---------- Document section

Photo from the Library of Congress

A Google alert recently notified our editor of an historic photograph depicting several men sitting around at a farm auction. With input from local historian Dave McWhorter, we learned that the photograph has a much broader significance in American history, due to the subject matter and the photographer himself. Now located in the Library of Congress, this series of photographs depicting life in Ohio towns during the Great Depression was captured by photographer Ben Shahn, who was known for depicting daily life in rural towns.

Shahn was an employee of FDR’s Works Progress Administration (WPA). The WPA was one of many Great Depression relief programs created through the Emergency Relief Appropriations Act, which Roosevelt had signed the month before. The WPA, the Public Works Administration (PWA) and other federal assistance programs put unemployed Americans to work in return for temporary financial assistance. Out of the ten million jobless men in the United States in 1935, three million were helped by WPA jobs alone.

WPA workers built highways, schools, hospitals, airports, playgrounds, and other entertainment venues. They also put actors, writers and other creative arts professionals back to work by sponsoring federally funded plays, art projects, such as murals on public buildings, and literary publications. FDR safeguarded private enterprise from competition with WPA projects by including a provision in the act that placed wage and price controls on federally funded products or services.

Armed with a camera, Shahn traveled across the state with the WPA, and took photographs of seemingly mundane scenes, yet the images’ pure and honest nature reveal a great deal about Ohio’s rural residents as they struggled to rebuild their lives after the end of the Great Depression.

Shahn was a Lithuanian-born immigrant who settled in Brooklyn, New York with his parents in 1906. There, he began working in lithography and graphic design as a teenager, and later entered the field of photography. His series on California labor leader Tom Mooney earned him recognition from famed painter Diego Rivera, and was asked to assist Rivera while he completed the Rockefeller Center mural..

His photographs from New Carlisle can be found in the Library of Congress’ online records. While the Library lists the photographs of the 1938 farm auction as being taken in New Carlisle, local historian Dave McWhorter believes that they were actually shot in Marysville.

One of the pictures depicts the sign on the front of the property listing it for sale. The sign names the seller as an M.C. Moses, New Carlisle. McWhorter said he first saw Shahn’s photographs of the farm auction several years ago, and began digging into the matter. He believes that M.C. Moses lived in New Carlisle, but said that the photos of the farm auction were likely taken in Marysville, where Moses owned property. He was a former New Carlisle mayor who established connections with the original owners of Silver Lake Beach.

Ruth Cradlebaugh, whose father owner Silver Lake, married Dr. Marion Moses, who was a veterinarian, mayor, flour mill and hardware store owner

During his term as Mayor, Moses freed New Carlisle from debt, and was described as a “stalwart.” The hardware store he owned in New Carlisle was known as “Brubaker and Moses.” The town did nor have a flour mill at the time, and hadn’t seen one in the city for 18 years before Dr. Moses opened the Honey Creek Mill.

Research indicates that Moses may have died in 1958 in Troy, Ohio. He was born in 1885.

McWhorter confirmed his suspicions last Monday at the library, spending hours scouring through old newspaper clippings on microfilm until he found the right one. In an article dated July 21, 1938, it states that the farm was in fact sold in Marysville on July 30, 1938. The six-room house and 135-acre farm was located three and a half miles northwest of Marysville and owned by Dr. M.C. Moses of New Carlisle.

McWhorter joked that perhaps the Library of Congress be informed of their error in labeling the photos as being shot in New Carlisle.

--------------------
---------- Extracted material

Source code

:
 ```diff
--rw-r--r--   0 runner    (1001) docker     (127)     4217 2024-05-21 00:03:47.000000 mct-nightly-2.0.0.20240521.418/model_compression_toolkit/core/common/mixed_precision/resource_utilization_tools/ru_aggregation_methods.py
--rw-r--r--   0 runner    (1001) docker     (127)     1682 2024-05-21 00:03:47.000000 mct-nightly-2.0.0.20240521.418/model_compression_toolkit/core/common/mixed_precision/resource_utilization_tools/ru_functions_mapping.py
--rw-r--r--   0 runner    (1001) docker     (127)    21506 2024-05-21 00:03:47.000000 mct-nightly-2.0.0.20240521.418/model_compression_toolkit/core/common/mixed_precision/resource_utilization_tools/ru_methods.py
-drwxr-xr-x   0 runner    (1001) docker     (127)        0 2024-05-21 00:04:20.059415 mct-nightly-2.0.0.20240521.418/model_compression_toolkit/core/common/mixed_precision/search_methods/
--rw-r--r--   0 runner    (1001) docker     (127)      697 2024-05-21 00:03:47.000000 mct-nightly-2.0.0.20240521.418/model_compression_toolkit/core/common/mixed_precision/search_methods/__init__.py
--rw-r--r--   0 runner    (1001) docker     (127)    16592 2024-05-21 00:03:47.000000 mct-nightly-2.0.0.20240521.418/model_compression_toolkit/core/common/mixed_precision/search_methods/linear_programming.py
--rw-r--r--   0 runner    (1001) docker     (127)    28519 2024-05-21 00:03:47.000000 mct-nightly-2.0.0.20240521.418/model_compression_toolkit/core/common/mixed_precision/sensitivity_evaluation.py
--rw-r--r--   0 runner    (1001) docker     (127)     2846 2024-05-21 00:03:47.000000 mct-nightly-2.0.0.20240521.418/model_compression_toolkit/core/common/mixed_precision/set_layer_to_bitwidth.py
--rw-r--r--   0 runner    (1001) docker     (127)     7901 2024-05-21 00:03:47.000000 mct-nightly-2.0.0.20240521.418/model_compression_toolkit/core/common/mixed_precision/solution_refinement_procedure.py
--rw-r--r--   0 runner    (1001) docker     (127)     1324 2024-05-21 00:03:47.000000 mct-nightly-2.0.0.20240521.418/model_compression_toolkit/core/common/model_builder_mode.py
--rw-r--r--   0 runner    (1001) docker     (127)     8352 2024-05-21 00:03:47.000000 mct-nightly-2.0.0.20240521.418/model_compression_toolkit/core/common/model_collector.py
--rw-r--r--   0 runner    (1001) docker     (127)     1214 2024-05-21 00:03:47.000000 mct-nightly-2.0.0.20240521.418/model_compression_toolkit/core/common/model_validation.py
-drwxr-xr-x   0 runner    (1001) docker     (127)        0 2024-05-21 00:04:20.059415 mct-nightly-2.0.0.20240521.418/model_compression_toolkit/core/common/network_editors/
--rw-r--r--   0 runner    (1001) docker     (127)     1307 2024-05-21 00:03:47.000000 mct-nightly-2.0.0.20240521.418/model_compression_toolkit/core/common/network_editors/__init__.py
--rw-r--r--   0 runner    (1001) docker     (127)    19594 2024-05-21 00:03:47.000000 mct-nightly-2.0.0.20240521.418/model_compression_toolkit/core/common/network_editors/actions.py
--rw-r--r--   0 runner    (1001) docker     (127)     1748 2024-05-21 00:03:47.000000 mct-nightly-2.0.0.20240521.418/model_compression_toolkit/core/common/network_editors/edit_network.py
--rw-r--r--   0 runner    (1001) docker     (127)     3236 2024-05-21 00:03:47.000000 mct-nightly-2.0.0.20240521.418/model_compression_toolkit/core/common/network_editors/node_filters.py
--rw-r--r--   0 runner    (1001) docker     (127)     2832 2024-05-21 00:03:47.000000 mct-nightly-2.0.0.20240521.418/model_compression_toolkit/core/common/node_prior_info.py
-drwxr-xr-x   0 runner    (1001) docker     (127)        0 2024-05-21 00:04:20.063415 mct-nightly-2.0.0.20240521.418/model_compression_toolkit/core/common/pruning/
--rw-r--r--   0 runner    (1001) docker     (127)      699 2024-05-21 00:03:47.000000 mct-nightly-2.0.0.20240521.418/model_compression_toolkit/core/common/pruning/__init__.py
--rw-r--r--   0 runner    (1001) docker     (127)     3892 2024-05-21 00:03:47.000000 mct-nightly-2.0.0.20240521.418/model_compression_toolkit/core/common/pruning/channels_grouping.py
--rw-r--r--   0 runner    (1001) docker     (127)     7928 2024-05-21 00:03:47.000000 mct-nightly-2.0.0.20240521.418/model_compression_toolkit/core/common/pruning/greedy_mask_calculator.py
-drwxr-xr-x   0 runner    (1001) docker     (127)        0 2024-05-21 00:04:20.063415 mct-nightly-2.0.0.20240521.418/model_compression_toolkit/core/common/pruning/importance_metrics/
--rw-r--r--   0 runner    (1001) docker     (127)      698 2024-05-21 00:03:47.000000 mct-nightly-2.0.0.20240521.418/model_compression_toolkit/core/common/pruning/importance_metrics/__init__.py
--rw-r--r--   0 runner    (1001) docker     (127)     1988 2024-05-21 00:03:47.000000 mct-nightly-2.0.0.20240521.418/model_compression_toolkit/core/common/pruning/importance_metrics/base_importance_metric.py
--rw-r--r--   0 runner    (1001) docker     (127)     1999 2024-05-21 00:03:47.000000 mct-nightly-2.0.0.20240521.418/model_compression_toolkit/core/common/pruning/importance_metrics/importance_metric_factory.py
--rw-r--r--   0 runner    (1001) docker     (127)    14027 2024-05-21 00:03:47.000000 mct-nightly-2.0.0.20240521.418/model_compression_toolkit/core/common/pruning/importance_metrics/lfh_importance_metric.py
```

--------------------

Exercise requirements:
1. From the article about Ben Shahn's farm auction photos, write out the part that opens with the words containing "During his term" and closes with "born in 1885.".
2. According to the article about Ben Shahn's farm auction photos, how many acres was the farm sold in Marysville?

Responses by task:
1.
During his term as Mayor, Moses freed New Carlisle from debt, and was described as a “stalwart.” The hardware store he owned in New Carlisle was known as “Brubaker and Moses.” The town did nor have a flour mill at the time, and hadn’t seen one in the city for 18 years before Dr. Moses opened the Honey Creek Mill.

Research indicates that Moses may have died in 1958 in Troy, Ohio. He was born in 1885.

2. 135 acres.